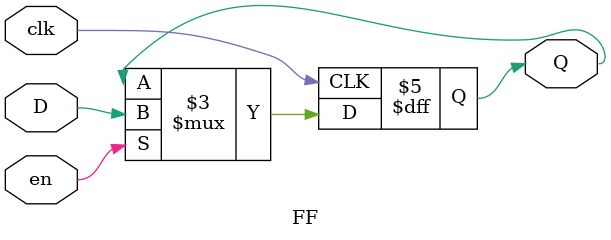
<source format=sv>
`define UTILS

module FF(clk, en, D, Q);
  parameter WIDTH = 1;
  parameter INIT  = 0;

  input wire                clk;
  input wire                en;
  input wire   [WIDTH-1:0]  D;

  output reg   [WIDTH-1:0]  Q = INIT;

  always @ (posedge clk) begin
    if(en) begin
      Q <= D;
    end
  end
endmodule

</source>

——

◆ WHAT YOU NEED TO DO: Lines of the data above that include the string "INIT" must each be copied.

◆ RESPONSE FOR THIS EXERCISE:
  parameter INIT  = 0;
  output reg   [WIDTH-1:0]  Q = INIT;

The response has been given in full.